**WHAT IS BEING ASKED**
This task calls for copying every line in the data below that contains the word "PostgreSQL".

====== RECORDS PROVIDED

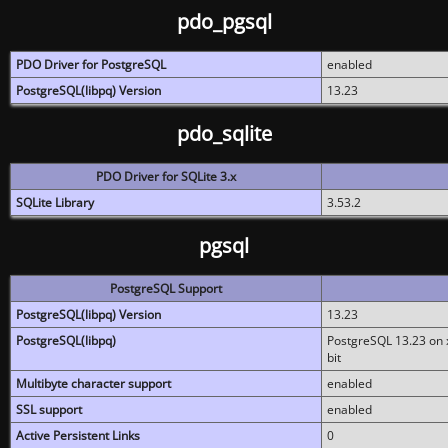
pdo_pgsql
PDO Driver for PostgreSQL
enabled
PostgreSQL(libpq) Version
13.23
pdo_sqlite
PDO Driver for SQLite 3.x
SQLite Library
3.53.2
pgsql
PostgreSQL Support
PostgreSQL(libpq) Version
13.23
PostgreSQL(libpq)
PostgreSQL 13.23 on x
bit
Multibyte character support
enabled
SSL support
enabled
Active Persistent Links
0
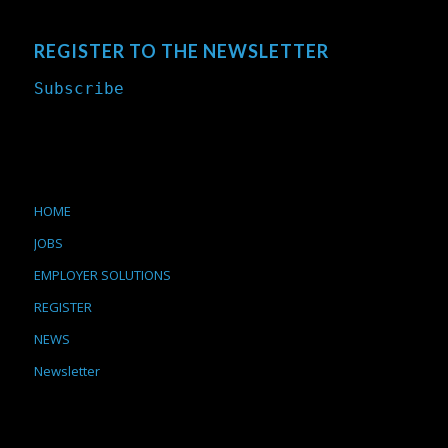
REGISTER TO THE NEWSLETTER
Subscribe
HOME
JOBS
EMPLOYER SOLUTIONS
REGISTER
NEWS
Newsletter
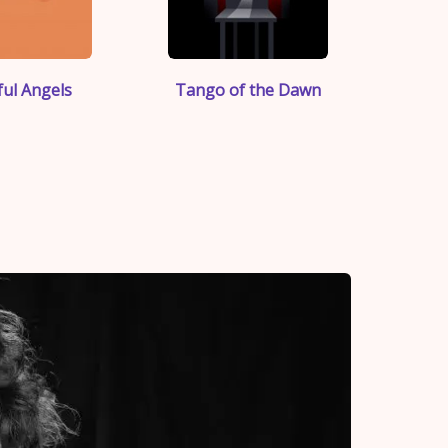
">
">
ul Angels
Tango of the Dawn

============

**WORKED SOLUTION**
PDO Driver for PostgreSQL
PostgreSQL(libpq) Version
PostgreSQL Support
PostgreSQL(libpq) Version
PostgreSQL(libpq)
PostgreSQL 13.23 on x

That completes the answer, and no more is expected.